Shoulder pain pumps have been linked to a painful, and often permanent, condition known as Postarthroscopic glenohumeral chondrolysis (PAGCL). Milman explained the importance of having an orthopedic surgeon test for the disease:

If somebody knows they had a surgery that involved a shoulder joint, a knee joint or some other type of joint, they believe a pain pump was used and start to have any problems such as clicking, grinding, pain or loss of range of motion, then they need to go to their orthopedic surgeon and be checked out to, hopefully, rule out this condition known as chondrolysis.

There are a number of tests that can be done to rule out chondrolysis such as MRI studies. There are also a number of different tests that the medical community can use to determine if your shoulder joint or your knee joint is being impacted and whether the pump was a proximate cause.

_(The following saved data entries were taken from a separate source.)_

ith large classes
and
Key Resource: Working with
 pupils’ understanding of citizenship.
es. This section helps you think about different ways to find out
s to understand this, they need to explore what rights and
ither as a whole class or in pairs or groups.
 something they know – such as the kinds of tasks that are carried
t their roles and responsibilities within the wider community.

Product liability / medical negligence lawsuits ongoing

Milman told us that there are hundreds of product liability and medical negligence lawsuits that are ongoing and many more are expected to be filed as injured victims realize that their shoulder conditions may be linked to pain pump usage – even if that usage was 10 years ago. He explained why someone in this situation should seek legal counsel right away:

They should go to an attorney when they first suspect that they have this condition. Each state has its own statute of limitations for medical negligence, product liability, etc. So, each state’s going to have its own specialized rules. California has a one and two-year statute, respectively. Other states have different statutes. So, once they suspect they have this condition, they should call an attorney sooner rather than later.

Milman says that most pain pump attorneys generally work on a contingency fee basis, so attorneys will routinely front the cost and recover their costs and a fee by percent upon successful completion of the case.